Japan has long sought more inflation and a weak yen. But not like this.


TOKYO — For years, as Japan tried to boost its chronically weak economic growth, it pursued what its central bank saw as a magic bullet: higher inflation and a weaker yen.

It didn’t quite work as expected. Inflation has never reached the government’s modest target, despite rock-bottom interest rates and heaps of fiscal stimulus. Workers’ wages stagnated and growth remained sluggish.

Now Japan suddenly gets what it wanted – but not in the way it had hoped.

While headline inflation remains subdued, food and energy costs are rising rapidly, a consequence not of increased demand but of market turbulence linked to the pandemic and the invasion of Ukraine by the Russia. And the yen hit its lowest level in two decades against the dollar, a dizzying fall of more than 18% since September that has confounded Japanese companies.

The twin forces pose another challenge to the world’s third-largest economy as Japan lags behind other major nations in emerging from the economic blow of the pandemic. Rising prices have spooked Japanese consumers accustomed to decades of stability, and the weak yen is starting to look like it will depress domestic demand more than boost it overseas.

“The depreciation of the yen is attacking the weakest point in the economy,” said Takahide Kiuchi, an economist at the Nomura Research Institute who served on the board of the Bank of Japan.

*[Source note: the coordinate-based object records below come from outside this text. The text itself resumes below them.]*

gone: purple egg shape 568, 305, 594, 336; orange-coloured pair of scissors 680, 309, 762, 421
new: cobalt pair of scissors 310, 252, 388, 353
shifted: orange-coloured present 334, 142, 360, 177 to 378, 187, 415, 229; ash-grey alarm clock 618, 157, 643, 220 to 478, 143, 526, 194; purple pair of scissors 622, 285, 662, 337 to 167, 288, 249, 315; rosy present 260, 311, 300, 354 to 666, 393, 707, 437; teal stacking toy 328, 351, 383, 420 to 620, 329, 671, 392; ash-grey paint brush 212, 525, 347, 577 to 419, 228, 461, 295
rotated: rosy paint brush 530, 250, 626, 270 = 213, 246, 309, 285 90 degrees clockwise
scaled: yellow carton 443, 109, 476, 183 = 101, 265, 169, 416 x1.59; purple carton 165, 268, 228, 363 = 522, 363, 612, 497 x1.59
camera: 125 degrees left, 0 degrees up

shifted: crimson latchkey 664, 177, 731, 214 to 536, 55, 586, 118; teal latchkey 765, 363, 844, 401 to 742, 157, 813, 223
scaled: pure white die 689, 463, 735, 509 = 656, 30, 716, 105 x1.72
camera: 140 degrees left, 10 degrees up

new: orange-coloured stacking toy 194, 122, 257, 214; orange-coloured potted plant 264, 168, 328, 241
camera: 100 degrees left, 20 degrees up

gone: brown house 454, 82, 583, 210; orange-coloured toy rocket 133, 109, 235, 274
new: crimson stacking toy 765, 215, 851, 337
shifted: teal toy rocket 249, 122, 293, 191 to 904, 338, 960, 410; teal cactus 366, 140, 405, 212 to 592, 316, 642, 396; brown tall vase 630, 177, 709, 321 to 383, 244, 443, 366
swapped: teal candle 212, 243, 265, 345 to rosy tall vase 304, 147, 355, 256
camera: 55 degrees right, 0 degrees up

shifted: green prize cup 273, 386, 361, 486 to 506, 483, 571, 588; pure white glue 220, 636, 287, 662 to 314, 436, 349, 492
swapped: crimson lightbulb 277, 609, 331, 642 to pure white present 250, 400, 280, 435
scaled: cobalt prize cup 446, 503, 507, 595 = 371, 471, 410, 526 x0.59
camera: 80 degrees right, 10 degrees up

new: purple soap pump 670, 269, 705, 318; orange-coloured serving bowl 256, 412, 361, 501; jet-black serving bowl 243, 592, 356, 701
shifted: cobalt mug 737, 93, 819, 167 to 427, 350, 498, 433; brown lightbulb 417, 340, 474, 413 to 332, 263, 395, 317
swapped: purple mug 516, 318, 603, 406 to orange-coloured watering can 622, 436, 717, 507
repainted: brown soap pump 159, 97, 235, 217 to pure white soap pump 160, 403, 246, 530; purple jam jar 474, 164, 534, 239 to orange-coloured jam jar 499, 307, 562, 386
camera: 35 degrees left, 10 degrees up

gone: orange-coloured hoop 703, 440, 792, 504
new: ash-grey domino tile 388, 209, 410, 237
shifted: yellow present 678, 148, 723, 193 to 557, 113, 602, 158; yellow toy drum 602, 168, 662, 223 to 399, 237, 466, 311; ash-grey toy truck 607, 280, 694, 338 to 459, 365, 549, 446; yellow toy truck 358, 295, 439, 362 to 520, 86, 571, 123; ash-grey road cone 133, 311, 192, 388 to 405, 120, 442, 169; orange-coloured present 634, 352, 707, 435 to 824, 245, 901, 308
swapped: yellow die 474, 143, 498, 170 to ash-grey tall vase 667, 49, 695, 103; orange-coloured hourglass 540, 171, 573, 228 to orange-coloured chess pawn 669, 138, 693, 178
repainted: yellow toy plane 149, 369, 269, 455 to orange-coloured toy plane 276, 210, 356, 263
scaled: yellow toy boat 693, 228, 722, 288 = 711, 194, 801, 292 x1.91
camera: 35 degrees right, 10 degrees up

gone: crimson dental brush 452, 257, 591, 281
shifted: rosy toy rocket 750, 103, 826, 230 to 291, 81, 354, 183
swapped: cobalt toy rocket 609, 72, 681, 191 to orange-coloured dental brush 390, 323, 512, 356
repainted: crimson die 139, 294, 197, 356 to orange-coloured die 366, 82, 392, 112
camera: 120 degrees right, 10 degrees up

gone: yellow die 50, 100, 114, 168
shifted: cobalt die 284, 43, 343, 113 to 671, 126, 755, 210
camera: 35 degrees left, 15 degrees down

Households, he said, “are facing rising prices for every imported good” and “the situation is undermining consumer sentiment even ahead of actual inflation.”

Concerns about the depreciation of the yen reflect a gradual change in the Japanese economy over the past decade.

In earlier times, when Japan was a manufacturing superpower, a weak yen would have been cause for celebration, making Japanese exports cheaper overseas, increasing the value of income generated overseas, and attracting foreign investment.

But exporting is now less important to Japan’s economy as a whole, and companies – seeking to avoid trade restrictions and take advantage of lower labor costs – have begun to produce more of their goods at abroad, thus reducing the impact of exchange rates on their net income.

A Bank of Japan report released in January found that while a weak yen continued to support the economy, its positive impact on exports had diminished in the decade before the pandemic. However, its contribution to inflation had increased over the same period.

The pandemic and the war in Ukraine most likely amplified the negatives and dampened the positives, said Naohiko Baba, chief economist for Japan at Goldman Sachs. Prices rose due to manufacturing shutdowns in China and broader supply chain issues, as well as the impact of war on Ukrainian wheat and Russian gas and oil exports.

For resource-poor Japan, which relies heavily on fuel and food imports, the falling yen has pushed already high prices even higher, with the costs of some necessities rising by double-digit percentages. For the first time in over a decade, consumers are paying more for Asahi beer. And a brand of convenience store chicken saw its first price increase in more than 35 years.

“From the perspective of exporters, the weaker yen should be beneficial, but for others, it should be neutral or negative,” Baba said. He added that the potential benefit of currency devaluation had been further reduced by Japan’s decision to continue banning international tourists, who might be keen to take advantage of favorable exchange rates.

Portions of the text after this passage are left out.